In 2018, FOLFIRINOX also showed the best efficacy to prevent cancer recurrence after surgery and is therefore widely used post-op. In a 2018 article in the New England Journal of Medicine, researchers reported an increase in median overall survival after surgery with FOLFIRINOX when compared with gemcitabine.
The challenge: FOLFIRINOX is quite toxic. Patients often experience digestive issues, nausea, vomiting, diarrhea, and cumulative and sometimes irreversible neuropathy. For these reasons, doctors typically reserve FOLFIRINOX for patients who are healthy enough to tolerate the side effects. Even so, people typically get chemotherapy in sequence. Chiorean explains, “So, if you start on one regimen with 5-FU based chemotherapy, you’ll eventually switch to the other with gemcitabine and nab-paclitaxel.”
Chemotherapy on Trial
For patients with any stage of pancreatic cancer, clinical trials may be the best avenue. Not only do trials offer early access to the most leading-edge treatments, they also ensure you’re closely monitored throughout your treatment regimen.

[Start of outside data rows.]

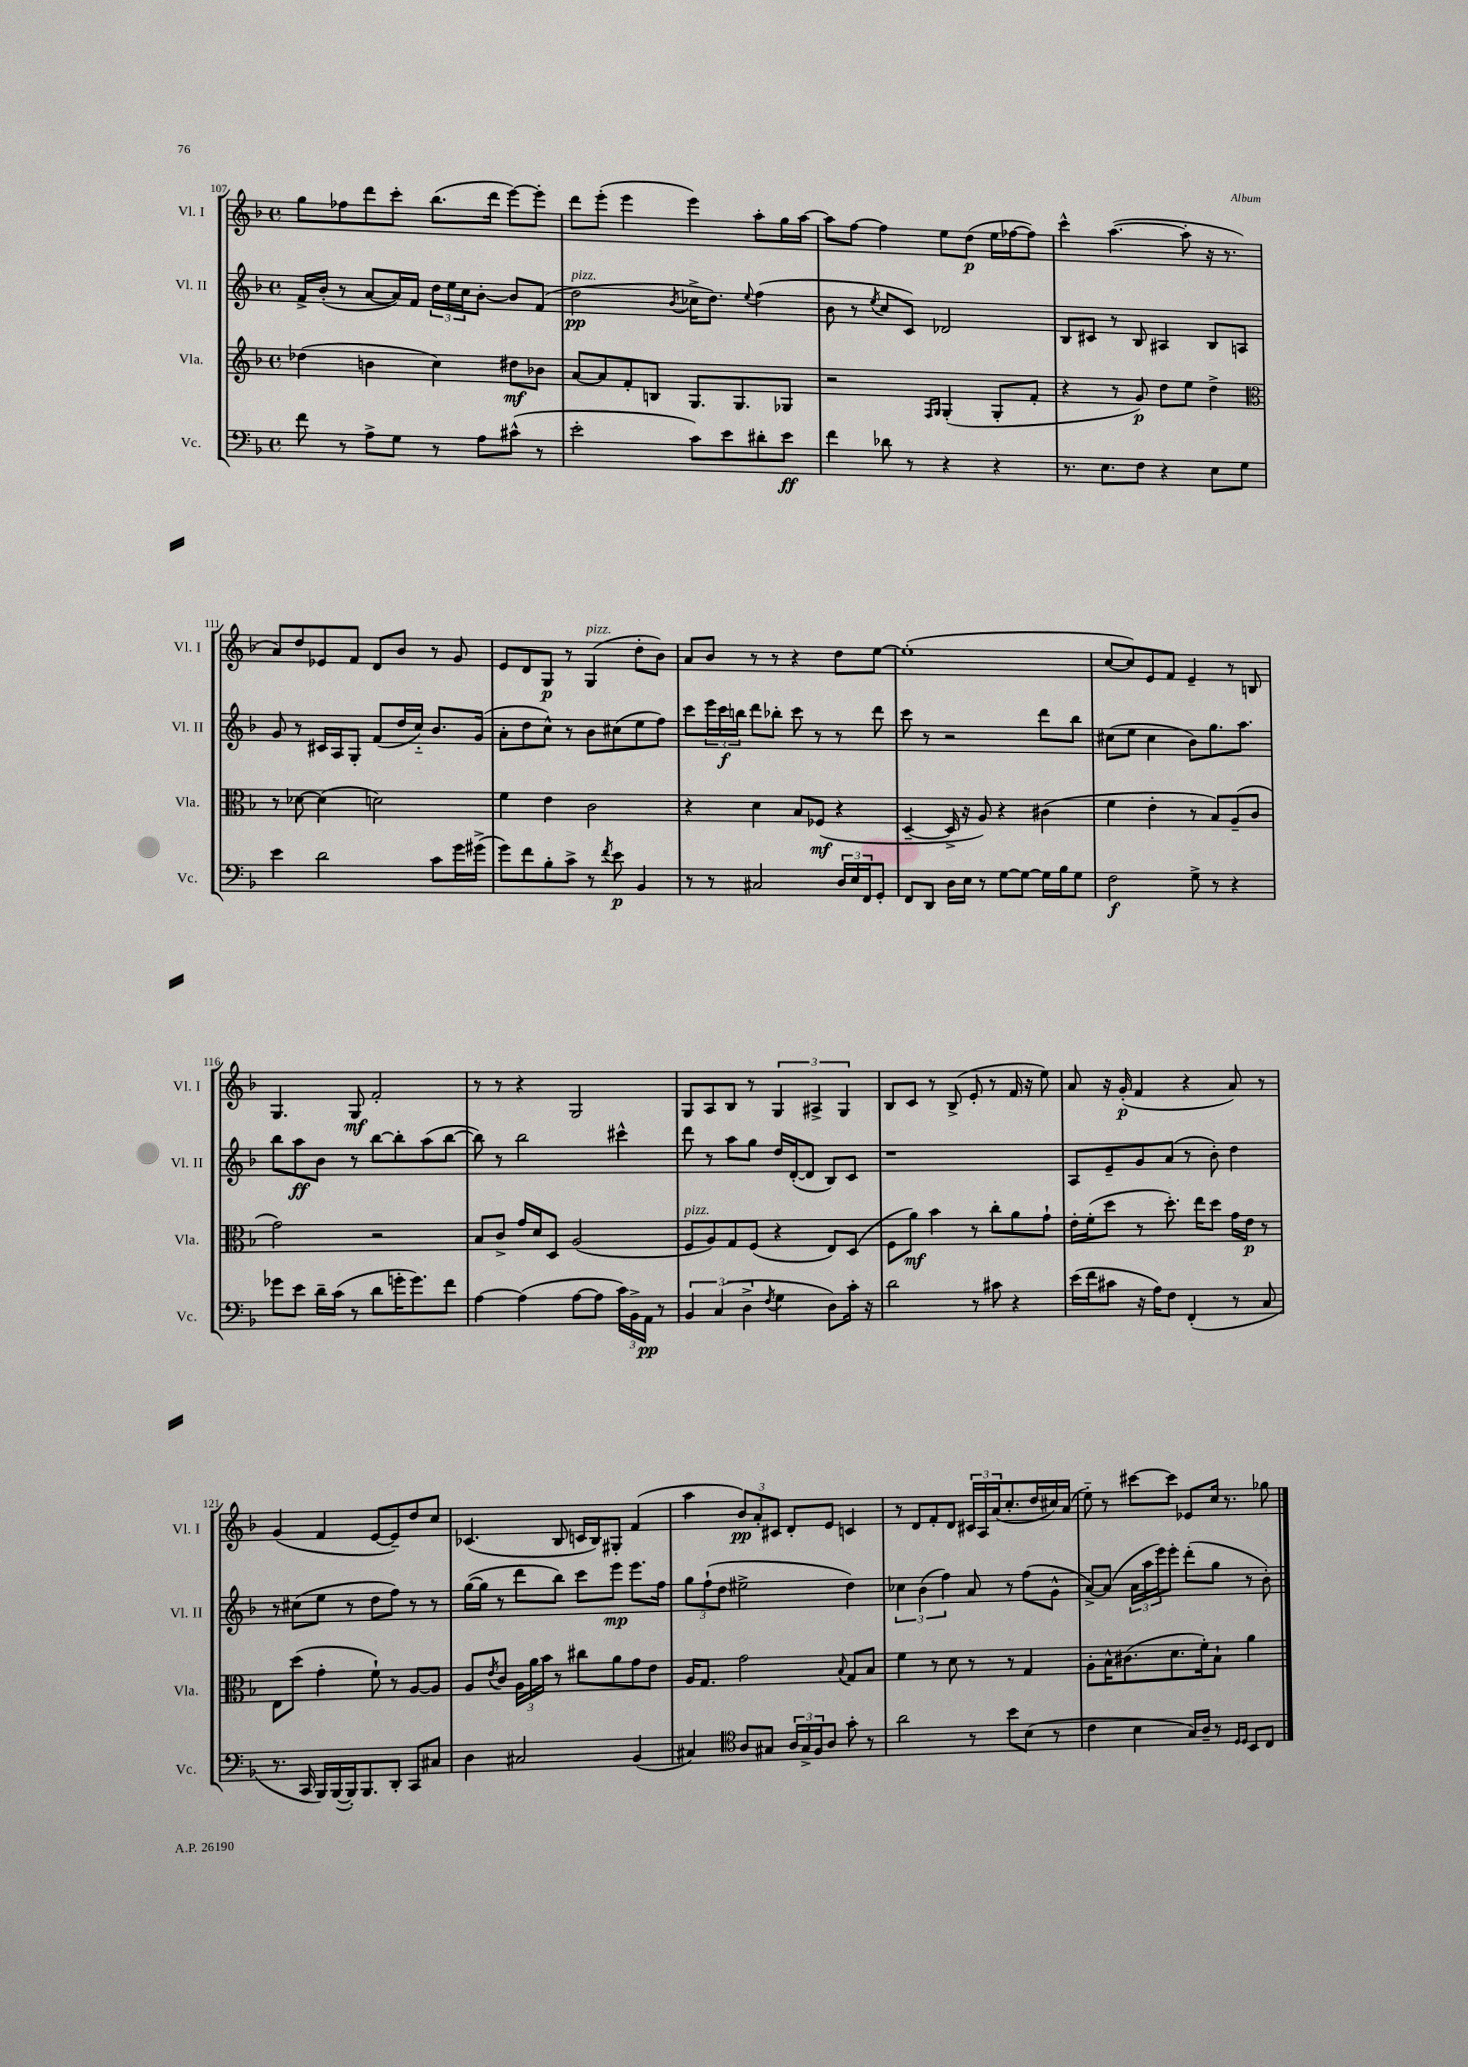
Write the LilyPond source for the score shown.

<<
\new StaffGroup <<
\new Staff = "s0" \with { instrumentName = "Vl. I" shortInstrumentName = "Vl. I" } {
    \clef treble \key f \major \defaultTimeSignature \time 4/4
    g''8 fes''8 d'''8 c'''8-. bes''8.( d'''16 e'''8~) e'''8-. |
    d'''8 e'''8-.( e'''4 e'''4) a''8-. g''16 a''16~ |
    a''8 f''8~ f''4 e''8 d''8\p( e''16 fes''16~ fes''8) |
    c'''4-^ a''4.~( a''8-. r16 r8. |
    a'8) d''8 ees'8 f'8 d'8 bes'8 r8 g'8 |
    e'8 d'8 g8\p r8 g4^\markup { \italic "pizz." }( d''8-. bes'8) |
    a'8 bes'8 r8 r8 r4 d''8 e''8~ |
    e''1-.( |
    c''8~ c''8) e'8 f'8 e'4-- r8 b8 |
    g4. g8\mf f'2-. |
    r8 r8 r4 g2 |
    g8 a8 bes8 r8 \tuplet 3/2 { g4 ais4-> g4 } |
    bes8 c'8 r8 bes8->( e'8-. r8 f'16 r16 e''8) |
    a'8 r16 g'16-.\p( f'4 r4 a'8) r8 |
    g'4( f'4 e'8~ e'8--) d''8 c''8 |
    ces'4.( bes8 c'16 bes16) gis8-. f'4( |
    a''4 \tuplet 3/2 { bes'8\pp) a'8-. cis'8 } d'8-. e'8 c'4 |
    r8 d'8 f'8-. d'8 \tuplet 3/2 { cis'16 a16 a'16( } c''8.-. d''16 cis''16) a'16( |
    e''8-_) r8 cis'''8~ cis'''8 ees'8 c''16 r8. ges''8 \bar "|." |
}
\new Staff = "s1" \with { instrumentName = "Vl. II" shortInstrumentName = "Vl. II" } {
    \clef treble \key f \major \defaultTimeSignature \time 4/4
    f'16-> bes'16-.( r8 a'8~ a'16) f'16 \tuplet 3/2 { d''16 e''16 c''16 } bes'8~-. bes'8 f'8( |
    d''2\pp^\markup { \italic "pizz." } \acciaccatura { bes'8 } ces''16-> d''8.) \appoggiatura { e''8 } f''4( |
    bes'8 r8 \acciaccatura { e''8 } c''8 c'8) des'2 |
    bes8 cis'8 r8 bes8 ais4 bes8 a8 |
    g'8 r8 cis'16 a16 g8-. f'8( d''16 c''16-_) bes'8. g'16( |
    a'8-. d''8 c''8-^) r8 bes'8 cis''8( e''8 f''8) |
    c'''8 \tuplet 3/2 { e'''16 c'''16\f b''16 } d'''8 bes''8-. c'''8 r8 r8 d'''8 |
    c'''8 r8 r2 d'''8 bes''8 |
    cis''8( e''8 cis''4 bes'8) g''8. a''8. |
    bes''8 a''8\ff bes'8 r8 bes''8~ bes''8-. a''8( bes''8~ |
    bes''8) r8 bes''2 cis'''4-^ |
    d'''8 r8 a''8 g''8 d''16 d'16~-.( d'8 bes8) c'8 |
    r1 |
    a8 e'8-- g'8 a'8( r8 bes'8-.) d''4 |
    r8 cis''8( e''8 r8 d''8 f''8) r8 r8 |
    g''16~( g''16 r8 d'''8 bes''8) c'''8 e'''8\mp e'''8. f''16 |
    \tuplet 3/2 { g''8 f''8-!( d''8 } eis''2-> d''4) |
    \tuplet 3/2 { ces''4 bes'4( f''4) } a'8 r8 f''8( g'8-^ |
    a'8~->) a'8( \tuplet 3/2 { a'16 a''16 e'''16) } e'''8-. d'''8-.( g''8 r8 bes'8-.) \bar "|." |
}
\new Staff = "s2" \with { instrumentName = "Vla." shortInstrumentName = "Vla." } {
    \clef treble \key f \major \defaultTimeSignature \time 4/4
    des''4( b'4 c''4) dis''8\mf bes'8 |
    a'8~ a'8 f'8-. b8 g8. g8. ges8 |
    r2 \grace { f16 g16 } g4-.( g8-. f'8-. |
    r4 r8 g'8\p) d''8 e''8 d''4-> |
    \clef alto r8 des'8~ des'4( d'2) |
    f'4 e'4 c'2 |
    r4 d'4 bes8 fes8\mf( r4 |
    d4~-- d16-> r16 a8) r4 cis'4( |
    f'4 e'4-. r8 bes8) a8--( c'8 |
    g'2) r2 |
    bes8 c'8-> g'16 d'16 d8 a2( |
    f8^\markup { \italic "pizz." } a8) g8 f8( r4 e8) d8( |
    f8 a'8\mf) bes'4 r8 c''8-. a'8 g'8-! |
    e'16-. f'16-.( d''8 r8 d''8.-.) e''16 d''8 g'16 e'16\p r8 |
    e8 d''8( g'4-. f'8-!) r8 a8~ a8 |
    a8 \acciaccatura { e'8 } c'8 \tuplet 3/2 { a16 a'16 bes'16 } r8 cis''8 a'8 g'8 e'8 |
    a16 g8. g'2 \appoggiatura { bes8 } g8 bes8 |
    f'4 r8 d'8 r8 r8 g4 |
    a8-. bes16-^ cis'8.( d'8. f'16-.) bes8-! a'4 \bar "|." |
}
\new Staff = "s3" \with { instrumentName = "Vc." shortInstrumentName = "Vc." } {
    \clef bass \key f \major \defaultTimeSignature \time 4/4
    f'8 r8 a8-> g8 r8 a8 cis'8-^( r8 |
    e'2-. c'8) e'8 dis'8-. e'8\ff |
    f'4 des'8 r8 r4 r4 |
    r8. e8. f8 r4 e8 g8 |
    e'4 d'2 c'8 g'16 gis'16->( |
    g'8) f'8 bes8-. c'8-> r8 \acciaccatura { f'8 } e'8\p bes,4 |
    r8 r8 cis2 \tuplet 3/2 { d16 e16 f,16 } g,8-. |
    f,8 d,8 d16 e16 r8 g8~ g8~ g16 bes16 g8 |
    f2\f g8-> r8 r4 |
    ges'8 e'8 d'16-- c'16( r8 d'8 g'16-. g'8.) f'8 |
    a4~ a4( a8~ a8 \tuplet 3/2 { c'16) bes,16-> a,16\pp } r8 |
    \tuplet 3/2 { bes,4 c4( d4-> } \acciaccatura { f8 } g4 d8) c'16-. r16 |
    d'2 r8 cis'8 r4 |
    e'16( f'16 cis'8 r16 a16) f8 f,4-.( r8 c8 |
    r8. c,16 bes,,16) bes,,16~( bes,,16-.) bes,,8. d,8-. c,8 cis8 |
    d4 cis2 bes,4( |
    cis4) \clef tenor a8 gis8 \tuplet 3/2 { a16 gis16-> f16 } a8 g'8-. r8 |
    a'2 r8 bes'8 bes8( r8 |
    c'4 bes4 g16) a16-- r8 \grace { d16 d16 } bes,8 c8 \bar "|." |
}
>>
>>
\layout { \context { \Score currentBarNumber = #107 } }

The end result: improved treatment options and better outcomes.
One of the most impactful research discoveries in the past year, however, has been the benefit observed from PARP inhibitors for metastatic pancreatic cancer patients with BRCA1 or BRCA2 gene mutations who initially responded to platinum chemotherapy. “Genomic profiling is now routinely done in tumors which are advanced both locally and metastatic and finding gene alterations may open the door to molecularly-targeted therapies or immunotherapies, and therefore more treatment options,” says Chiorean.
Managing the Side Effects of Chemotherapy
Chemotherapy attacks all dividing cells, whether they’re healthy or cancerous—and that means it can come with significant side effects. Healthy cells that rapidly divide, such as skin, hair, bone marrow and blood cells, and the cells in the reproductive and digestive tracts, are at greatest risk of damage.
Oncologists give chemotherapy in cycles, so patients have an opportunity to recover from the side effects of treatment, including:
- Changes in taste
- Diarrhea and abdominal cramping
- Hair loss
- Hand-foot syndrome (tenderness, dryness, and peeling of the palms and soles)
- Low blood counts (white blood cell, red blood cell, or platelets)
- Loss of appetite
- Nausea and vomiting
- Mouth sores
- Nail changes
- Neuropathy (numbness and tingling in the hands and feet, and sometimes other areas of the body)
“It’s important to talk to your doctor about any side effects you’re experiencing,” says Chung, who encourages patients to keep a daily log.
Suffering from debilitating nausea from day 3 through day 5 of treatment? Your doctor can prescribe anti-nausea medication for day 2 during the next round of treatment. Experiencing severe cold sensitivity and neuropathy? Your doctor may decide to reduce the dose or discontinue oxaliplatin.
“We have choices with chemotherapy, so we can modify treatment depending on the side effects you’re experiencing,” says Chiorean. “Even the schedule can be adjusted to fit the patient’s lifestyle.” In every case, conversation and careful planning can help you sidestep troubling side effects and better tolerate treatment.